**Problem details:** Everything from the line containing "mostrarle publicidad personalizada" through the line containing "todas las Direcciones del grupo Ebiotec." should be repeated exactly, and nothing else from the data.

■ ■ ■ ■

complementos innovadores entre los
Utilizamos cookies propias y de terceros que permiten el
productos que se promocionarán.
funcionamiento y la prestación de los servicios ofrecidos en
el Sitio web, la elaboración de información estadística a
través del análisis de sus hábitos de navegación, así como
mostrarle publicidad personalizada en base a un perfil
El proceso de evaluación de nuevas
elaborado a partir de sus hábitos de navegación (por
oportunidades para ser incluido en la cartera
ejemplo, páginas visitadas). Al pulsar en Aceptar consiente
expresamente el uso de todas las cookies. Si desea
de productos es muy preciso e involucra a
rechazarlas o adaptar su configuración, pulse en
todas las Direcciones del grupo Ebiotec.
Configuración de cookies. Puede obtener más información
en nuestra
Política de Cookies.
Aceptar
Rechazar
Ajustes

■ ■ ■ ■

**Answer section:**
mostrarle publicidad personalizada en base a un perfil
El proceso de evaluación de nuevas
elaborado a partir de sus hábitos de navegación (por
oportunidades para ser incluido en la cartera
ejemplo, páginas visitadas). Al pulsar en Aceptar consiente
expresamente el uso de todas las cookies. Si desea
de productos es muy preciso e involucra a
rechazarlas o adaptar su configuración, pulse en
todas las Direcciones del grupo Ebiotec.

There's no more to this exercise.